Text →
Analytic nuclear gradients including oriented external electric fields in a molecule-fixed frame

TL;DR

This paper develops a formalism for calculating analytic nuclear gradients in molecules under oriented external electric fields, improving control and understanding of electric field effects on molecular structure and reactivity.

Contribution

It introduces two molecular reference frames to define oriented electric fields and derives analytic nuclear gradients for accurate geometry optimization under these fields.

Findings

Validated the formalism with geometry optimizations of formamides.

Revealed distinct structural responses to electric fields.

Demonstrated robustness of the gradient calculations.

What the exercise asks → List every finding stated under the heading "Findings" in the text on analytic nuclear gradients. The records that come next are separate material, unconnected to the text.

Items listed in a dataset
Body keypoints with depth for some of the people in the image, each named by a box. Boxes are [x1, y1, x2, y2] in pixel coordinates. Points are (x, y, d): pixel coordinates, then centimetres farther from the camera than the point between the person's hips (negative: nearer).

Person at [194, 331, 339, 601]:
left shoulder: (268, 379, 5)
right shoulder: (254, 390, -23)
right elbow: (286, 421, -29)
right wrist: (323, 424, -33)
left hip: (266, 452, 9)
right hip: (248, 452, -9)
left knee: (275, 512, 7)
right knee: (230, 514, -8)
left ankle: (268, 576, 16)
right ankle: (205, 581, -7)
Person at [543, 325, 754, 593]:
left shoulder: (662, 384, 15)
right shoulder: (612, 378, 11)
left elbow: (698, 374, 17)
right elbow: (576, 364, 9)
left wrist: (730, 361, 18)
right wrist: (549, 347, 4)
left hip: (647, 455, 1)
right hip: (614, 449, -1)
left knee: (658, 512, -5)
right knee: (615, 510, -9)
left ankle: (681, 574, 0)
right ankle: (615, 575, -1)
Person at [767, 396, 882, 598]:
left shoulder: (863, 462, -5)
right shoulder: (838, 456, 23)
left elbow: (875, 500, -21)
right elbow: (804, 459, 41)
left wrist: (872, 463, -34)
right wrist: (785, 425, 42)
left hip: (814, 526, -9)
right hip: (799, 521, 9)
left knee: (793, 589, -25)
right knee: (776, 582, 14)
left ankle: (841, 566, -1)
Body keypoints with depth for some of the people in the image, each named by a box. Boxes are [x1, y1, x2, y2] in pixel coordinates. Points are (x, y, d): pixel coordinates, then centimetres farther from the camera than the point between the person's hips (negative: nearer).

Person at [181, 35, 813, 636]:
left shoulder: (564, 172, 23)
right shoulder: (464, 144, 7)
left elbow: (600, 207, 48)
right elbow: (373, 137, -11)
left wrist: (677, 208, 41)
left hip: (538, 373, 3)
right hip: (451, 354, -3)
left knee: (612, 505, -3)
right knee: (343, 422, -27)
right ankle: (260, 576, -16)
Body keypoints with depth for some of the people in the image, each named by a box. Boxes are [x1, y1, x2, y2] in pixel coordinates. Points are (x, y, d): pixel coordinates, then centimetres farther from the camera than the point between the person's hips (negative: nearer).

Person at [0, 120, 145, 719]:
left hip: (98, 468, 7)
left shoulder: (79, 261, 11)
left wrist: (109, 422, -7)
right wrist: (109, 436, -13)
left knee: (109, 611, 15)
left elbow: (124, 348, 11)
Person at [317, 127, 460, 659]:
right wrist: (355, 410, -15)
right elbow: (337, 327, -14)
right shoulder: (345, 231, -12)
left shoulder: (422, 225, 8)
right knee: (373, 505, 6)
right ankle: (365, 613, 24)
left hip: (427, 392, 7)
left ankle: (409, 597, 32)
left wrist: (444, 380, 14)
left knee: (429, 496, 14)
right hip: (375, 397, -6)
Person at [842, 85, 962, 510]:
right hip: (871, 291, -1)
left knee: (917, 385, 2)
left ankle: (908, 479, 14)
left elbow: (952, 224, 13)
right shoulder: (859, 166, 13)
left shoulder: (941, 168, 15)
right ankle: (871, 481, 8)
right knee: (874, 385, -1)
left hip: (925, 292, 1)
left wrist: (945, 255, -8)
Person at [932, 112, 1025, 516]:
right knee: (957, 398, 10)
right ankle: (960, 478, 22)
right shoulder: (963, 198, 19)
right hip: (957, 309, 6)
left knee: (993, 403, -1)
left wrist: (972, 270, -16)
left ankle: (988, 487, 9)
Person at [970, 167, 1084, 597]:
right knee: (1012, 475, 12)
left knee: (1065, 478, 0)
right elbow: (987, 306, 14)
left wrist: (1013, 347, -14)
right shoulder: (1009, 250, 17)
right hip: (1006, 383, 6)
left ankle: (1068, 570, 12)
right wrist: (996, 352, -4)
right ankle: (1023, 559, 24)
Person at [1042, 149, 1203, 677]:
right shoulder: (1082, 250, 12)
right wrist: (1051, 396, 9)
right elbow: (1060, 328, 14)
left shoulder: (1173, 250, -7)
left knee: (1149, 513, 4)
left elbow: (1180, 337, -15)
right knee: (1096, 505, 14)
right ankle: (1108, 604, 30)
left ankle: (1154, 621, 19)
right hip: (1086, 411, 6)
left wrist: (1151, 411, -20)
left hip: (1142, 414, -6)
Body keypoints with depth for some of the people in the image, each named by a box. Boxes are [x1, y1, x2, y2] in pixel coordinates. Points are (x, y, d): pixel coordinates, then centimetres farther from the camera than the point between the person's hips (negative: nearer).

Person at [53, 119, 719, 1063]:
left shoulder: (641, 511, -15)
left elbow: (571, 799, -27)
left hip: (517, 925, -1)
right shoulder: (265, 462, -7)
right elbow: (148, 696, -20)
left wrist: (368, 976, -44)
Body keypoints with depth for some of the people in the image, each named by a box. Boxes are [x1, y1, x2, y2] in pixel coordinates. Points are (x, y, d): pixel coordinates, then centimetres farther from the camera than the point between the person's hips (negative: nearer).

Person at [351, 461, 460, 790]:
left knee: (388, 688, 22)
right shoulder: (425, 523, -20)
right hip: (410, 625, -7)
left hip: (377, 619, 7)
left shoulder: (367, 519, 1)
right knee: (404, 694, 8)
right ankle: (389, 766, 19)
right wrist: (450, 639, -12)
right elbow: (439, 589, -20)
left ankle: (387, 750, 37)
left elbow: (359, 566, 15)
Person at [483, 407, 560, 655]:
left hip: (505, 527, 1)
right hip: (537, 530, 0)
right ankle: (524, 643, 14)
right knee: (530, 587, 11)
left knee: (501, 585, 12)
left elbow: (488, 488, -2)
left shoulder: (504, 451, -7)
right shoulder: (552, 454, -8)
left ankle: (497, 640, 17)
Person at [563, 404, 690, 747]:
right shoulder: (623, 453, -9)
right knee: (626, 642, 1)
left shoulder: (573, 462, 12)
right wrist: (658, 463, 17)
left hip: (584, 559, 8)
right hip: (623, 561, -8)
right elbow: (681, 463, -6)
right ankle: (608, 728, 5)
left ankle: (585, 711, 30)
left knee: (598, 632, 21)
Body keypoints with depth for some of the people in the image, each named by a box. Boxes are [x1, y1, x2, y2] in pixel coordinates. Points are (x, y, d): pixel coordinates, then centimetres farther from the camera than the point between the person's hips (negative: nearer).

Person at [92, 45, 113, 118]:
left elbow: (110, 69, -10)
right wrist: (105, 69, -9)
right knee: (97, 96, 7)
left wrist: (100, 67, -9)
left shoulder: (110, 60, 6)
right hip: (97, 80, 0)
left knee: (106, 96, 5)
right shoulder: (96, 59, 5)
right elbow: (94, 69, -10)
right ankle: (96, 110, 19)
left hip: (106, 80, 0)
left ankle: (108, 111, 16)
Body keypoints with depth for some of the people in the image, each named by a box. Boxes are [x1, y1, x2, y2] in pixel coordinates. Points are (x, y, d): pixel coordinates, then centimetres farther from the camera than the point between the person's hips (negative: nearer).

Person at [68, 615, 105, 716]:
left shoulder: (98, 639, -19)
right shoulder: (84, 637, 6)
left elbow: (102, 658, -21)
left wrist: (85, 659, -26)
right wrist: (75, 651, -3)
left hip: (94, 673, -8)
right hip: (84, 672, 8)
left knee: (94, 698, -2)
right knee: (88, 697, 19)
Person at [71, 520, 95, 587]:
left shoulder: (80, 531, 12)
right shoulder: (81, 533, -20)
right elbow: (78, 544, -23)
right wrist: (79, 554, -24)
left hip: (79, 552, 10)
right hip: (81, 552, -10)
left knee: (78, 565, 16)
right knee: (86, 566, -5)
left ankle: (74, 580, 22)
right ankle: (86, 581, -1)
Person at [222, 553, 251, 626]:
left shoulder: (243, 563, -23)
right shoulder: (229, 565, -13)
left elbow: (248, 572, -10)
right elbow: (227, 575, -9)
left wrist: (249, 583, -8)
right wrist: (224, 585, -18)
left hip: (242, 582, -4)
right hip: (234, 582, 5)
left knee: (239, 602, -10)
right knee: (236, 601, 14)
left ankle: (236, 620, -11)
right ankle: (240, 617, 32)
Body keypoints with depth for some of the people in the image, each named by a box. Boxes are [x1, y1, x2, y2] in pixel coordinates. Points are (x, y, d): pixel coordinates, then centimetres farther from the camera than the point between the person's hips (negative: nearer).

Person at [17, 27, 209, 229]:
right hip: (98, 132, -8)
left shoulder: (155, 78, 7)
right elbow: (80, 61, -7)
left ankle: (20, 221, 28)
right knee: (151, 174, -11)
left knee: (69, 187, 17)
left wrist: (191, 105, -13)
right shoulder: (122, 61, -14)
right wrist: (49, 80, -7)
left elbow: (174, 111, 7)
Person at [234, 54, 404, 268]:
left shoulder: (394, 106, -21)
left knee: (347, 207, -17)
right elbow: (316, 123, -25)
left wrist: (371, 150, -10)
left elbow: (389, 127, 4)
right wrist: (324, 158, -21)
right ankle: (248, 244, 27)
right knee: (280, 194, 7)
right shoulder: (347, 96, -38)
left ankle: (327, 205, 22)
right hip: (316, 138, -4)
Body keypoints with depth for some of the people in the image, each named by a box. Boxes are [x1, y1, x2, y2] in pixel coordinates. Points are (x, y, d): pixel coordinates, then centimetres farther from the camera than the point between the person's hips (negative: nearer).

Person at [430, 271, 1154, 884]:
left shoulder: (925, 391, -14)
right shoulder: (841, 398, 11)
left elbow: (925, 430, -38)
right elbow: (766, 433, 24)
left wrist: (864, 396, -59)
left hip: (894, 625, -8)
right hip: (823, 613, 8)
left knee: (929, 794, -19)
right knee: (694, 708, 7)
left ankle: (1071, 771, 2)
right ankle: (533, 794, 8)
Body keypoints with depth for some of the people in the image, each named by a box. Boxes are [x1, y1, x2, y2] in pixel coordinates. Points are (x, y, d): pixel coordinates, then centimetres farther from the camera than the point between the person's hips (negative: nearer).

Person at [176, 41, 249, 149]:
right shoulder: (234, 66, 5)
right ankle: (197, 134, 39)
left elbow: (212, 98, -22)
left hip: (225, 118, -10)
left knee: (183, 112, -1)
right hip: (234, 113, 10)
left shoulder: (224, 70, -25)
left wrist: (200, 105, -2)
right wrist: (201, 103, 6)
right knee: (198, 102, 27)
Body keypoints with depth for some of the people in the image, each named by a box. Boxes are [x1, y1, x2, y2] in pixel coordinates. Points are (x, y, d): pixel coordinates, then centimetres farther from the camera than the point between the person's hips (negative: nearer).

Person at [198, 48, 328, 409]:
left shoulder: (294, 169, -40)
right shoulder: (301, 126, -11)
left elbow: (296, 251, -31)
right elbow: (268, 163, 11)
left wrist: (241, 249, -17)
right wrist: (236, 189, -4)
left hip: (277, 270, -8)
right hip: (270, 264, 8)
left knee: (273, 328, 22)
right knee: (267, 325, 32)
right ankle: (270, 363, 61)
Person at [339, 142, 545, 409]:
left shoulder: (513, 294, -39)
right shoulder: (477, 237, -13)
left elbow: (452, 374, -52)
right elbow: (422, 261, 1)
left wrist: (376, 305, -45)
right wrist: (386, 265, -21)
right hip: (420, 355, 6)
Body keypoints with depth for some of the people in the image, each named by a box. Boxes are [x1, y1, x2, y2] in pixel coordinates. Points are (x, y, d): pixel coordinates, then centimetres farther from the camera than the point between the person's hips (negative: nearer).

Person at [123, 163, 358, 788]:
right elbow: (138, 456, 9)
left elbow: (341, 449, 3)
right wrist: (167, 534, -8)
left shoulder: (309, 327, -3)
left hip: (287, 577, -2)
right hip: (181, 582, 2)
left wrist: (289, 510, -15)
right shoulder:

Answer below →
- Validated the formalism with geometry optimizations of formamides.
- Revealed distinct structural responses to electric fields.
- Demonstrated robustness of the gradient calculations.